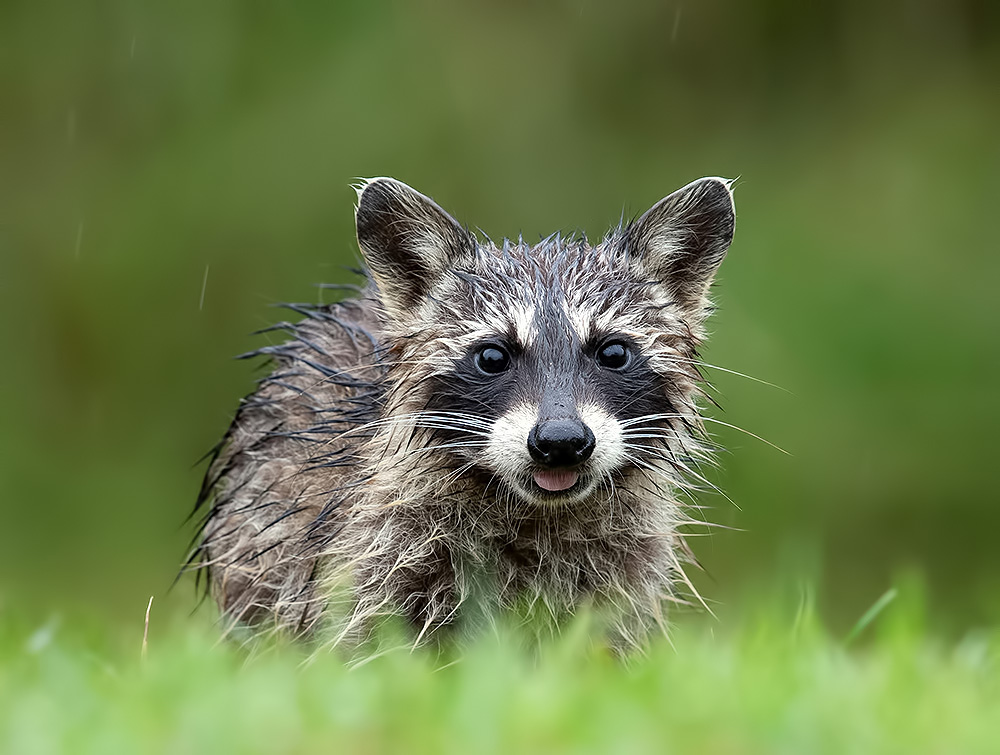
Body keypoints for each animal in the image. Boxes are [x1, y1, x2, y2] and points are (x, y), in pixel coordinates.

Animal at [195, 176, 740, 648]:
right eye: (493, 356)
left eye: (613, 352)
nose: (561, 441)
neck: (535, 513)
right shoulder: (374, 544)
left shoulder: (620, 564)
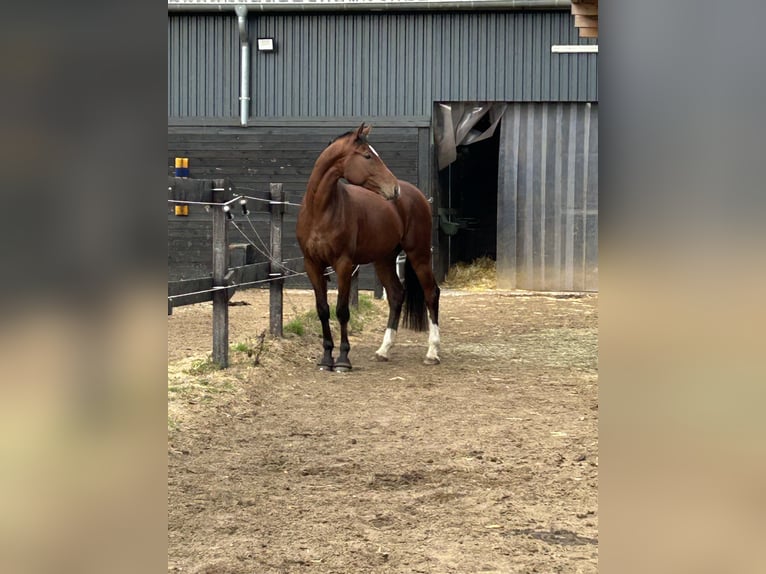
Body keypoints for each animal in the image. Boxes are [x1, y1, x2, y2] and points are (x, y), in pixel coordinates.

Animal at [296, 123, 441, 372]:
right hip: (383, 260)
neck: (321, 211)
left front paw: (343, 360)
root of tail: (417, 194)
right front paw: (326, 359)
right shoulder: (312, 265)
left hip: (419, 255)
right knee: (396, 295)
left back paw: (432, 352)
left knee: (431, 294)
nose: (394, 189)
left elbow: (342, 311)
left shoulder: (344, 265)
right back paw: (383, 350)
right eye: (367, 156)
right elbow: (323, 310)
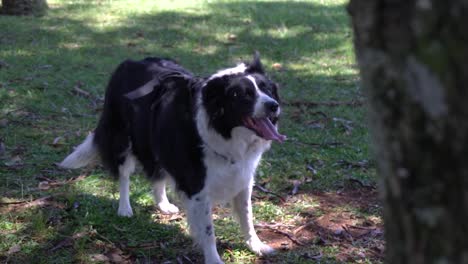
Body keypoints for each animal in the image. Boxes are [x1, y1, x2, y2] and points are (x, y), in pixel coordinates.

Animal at [58, 52, 286, 262]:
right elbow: (208, 231)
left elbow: (247, 218)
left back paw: (163, 204)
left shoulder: (243, 177)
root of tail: (130, 62)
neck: (223, 130)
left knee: (157, 172)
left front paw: (257, 246)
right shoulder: (198, 187)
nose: (273, 105)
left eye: (266, 89)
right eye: (242, 95)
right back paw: (125, 208)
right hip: (123, 138)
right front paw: (214, 260)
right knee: (124, 175)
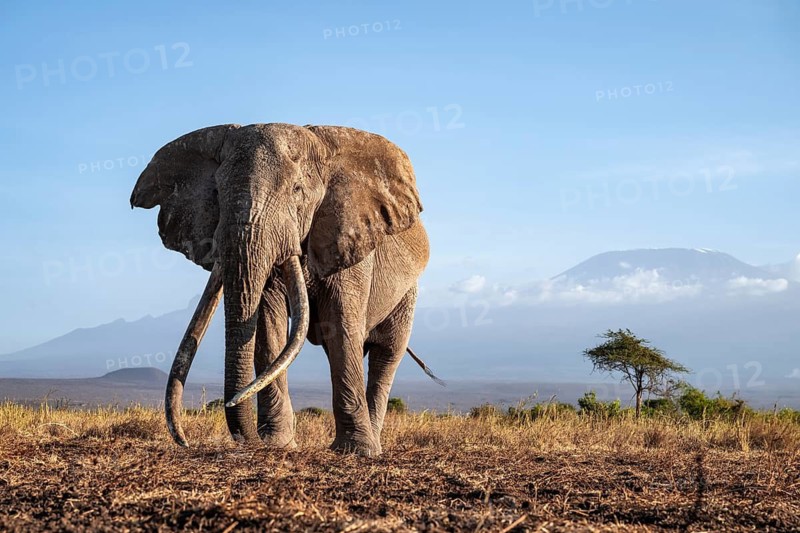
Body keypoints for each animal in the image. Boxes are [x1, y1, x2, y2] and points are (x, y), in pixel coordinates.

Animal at [130, 123, 439, 456]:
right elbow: (268, 322)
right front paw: (277, 443)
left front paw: (356, 451)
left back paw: (374, 445)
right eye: (216, 194)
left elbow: (341, 326)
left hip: (407, 293)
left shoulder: (351, 239)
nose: (184, 440)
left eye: (297, 191)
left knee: (387, 353)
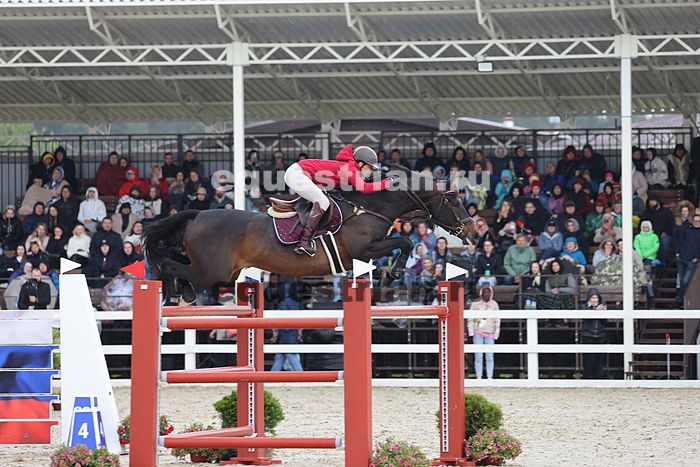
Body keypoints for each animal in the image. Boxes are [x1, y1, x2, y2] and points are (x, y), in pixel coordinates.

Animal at [143, 166, 475, 301]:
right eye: (454, 201)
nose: (471, 230)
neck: (369, 207)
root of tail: (199, 214)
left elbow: (403, 242)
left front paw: (387, 275)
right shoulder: (362, 250)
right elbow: (404, 241)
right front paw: (389, 275)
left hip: (219, 270)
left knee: (173, 259)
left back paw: (182, 292)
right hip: (214, 271)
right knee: (170, 265)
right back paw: (173, 292)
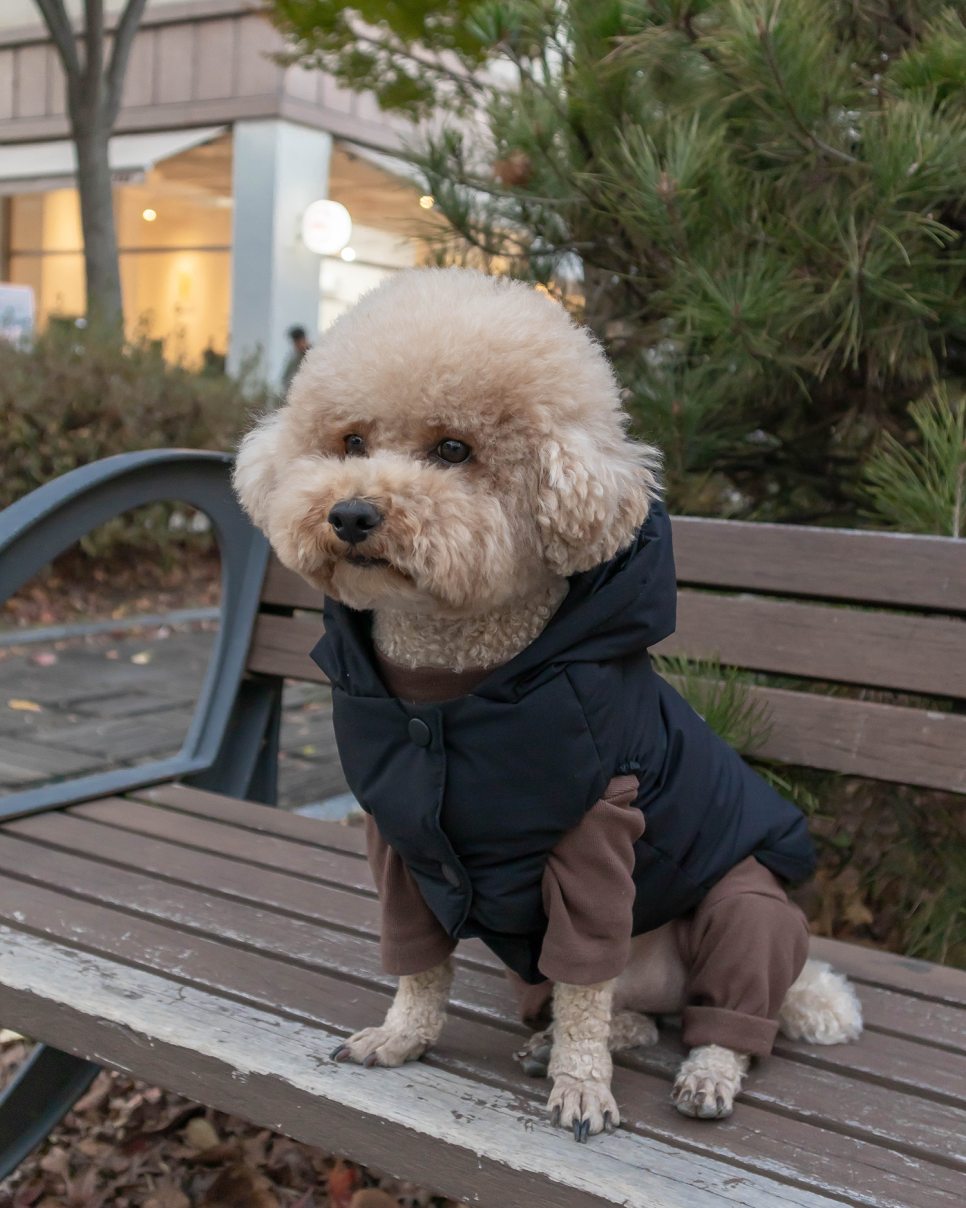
☆ ☆ ☆ ☆ ☆ ☆ ☆
Work instruction: Only the lines from the start of the material through the line containing "left shoulder: (620, 564)" should be transcribed. Pictures stay out.

The completed task:
Body keypoints for each animal in the image. Boxes are [x1, y1, x2, y2] and points are (x, y), in pixel coordinates.

Animal at [195, 176, 740, 648]:
right eye: (493, 356)
left eye: (613, 352)
nose: (561, 441)
neck: (535, 513)
right shoulder: (374, 544)
left shoulder: (620, 564)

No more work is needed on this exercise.